I woke up early. From my bed I saw that the sky was clear. The sun was about to rise above the horizon. I got up, tiptoed down the staircase and through the windows separating the living room from the veranda, I saw the colours of the sky veering from orange to grey to light blue. We still have those old-fashioned glass panes made opaque through entangled floral ornaments. I love that Art Déco glass, it matches my occasional melancholy. Yesterday morning it beautifully refracted the light from the rising sun. A magic moment.
Honouring Felix Mendelssohn
Piano music was the obvious choice, but what composer? Something calm, solemn, something with a serene touch. Franck… César Franck! In 1884 he wrote his first major piano work: “Prélude, Chorale et Fugue”. I have a beautiful recording by the French pianist Bernard Chamayou, whom I admire for his precise and yet emotional style. Franck (1822-1890) wrote this piece with the declared goal to create a French counterpart to Felix Mendelssohn “Six Preludes and Fugues, Op. 35”. And if you listen to Mendelssohn’s piece and look at the structure – it’s the Romantic echo of Johann Sebastian Bach’s Well-tempered Piano. Bach – Mendelssohn – Franck: We are speaking about musical lineage here.
Music after Sedan
In 1871, at the time when Camille de Saint-Saëns founded the Société Nationale de Musique to promote French musicians and composers, Richard Wagner interfered by becoming the new reference in musical development across Europe.

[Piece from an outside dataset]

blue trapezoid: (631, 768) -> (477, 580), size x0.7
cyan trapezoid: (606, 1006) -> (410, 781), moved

A German reference when the French had just been defeated by Prussia in Sedan during the short war of 1870/71! But Bach, Mozart and Beethoven remained the reference points for many French composers and Wagner was just the latest emulation of German music. One of the elements that makes art so beautiful and valuable is its freedom to disregard political developments and to oppose the “Zeitgeist”.

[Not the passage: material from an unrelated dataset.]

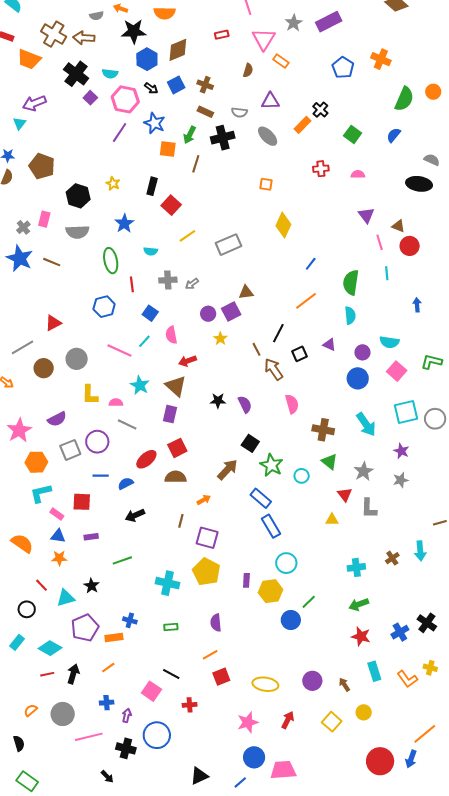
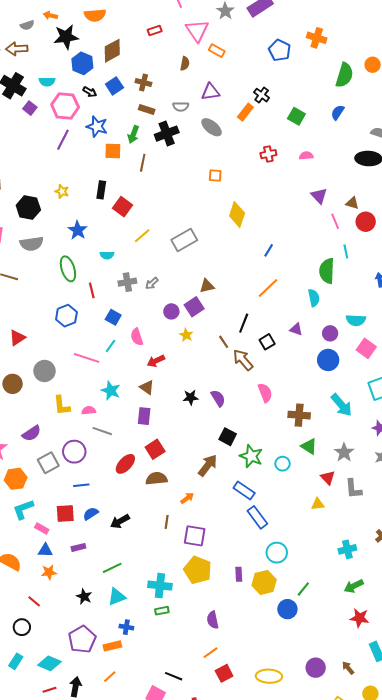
green semicircle: (351, 282) -> (327, 271), moved
brown triangle: (176, 386) -> (147, 387), size x0.7
blue semicircle: (126, 483) -> (91, 514), moved
cyan triangle: (66, 598) -> (117, 597), moved
green rectangle: (171, 627) -> (162, 611), moved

Franck went back to the earlier German Baroque style (Bach) and to the German Romanticism, exemplified by Mendelssohn. “Prélude, Choral et Fugue” is a prime example of French-German aesthetics. The chorale is the centerpiece of this work and has been characterized by French pianist, composer and music scholar Alfred Cortot as a “latent vibration of emotion”. Franck’s genius become apparent in his use of counterpoint*, in the melancholy embedded in the first movement and in the masterful harmonic transition from the second to the third movement, where the final bars of the chorale announce the theme of the upcoming fugue.
That moment I listened to the piece while watching the sun rise through that old-fashioned glass – I characterized it as magic and serene, but actually it was something different. It was a religious moment, one of these instances where you catch a glimpse of God and his eternal beauty.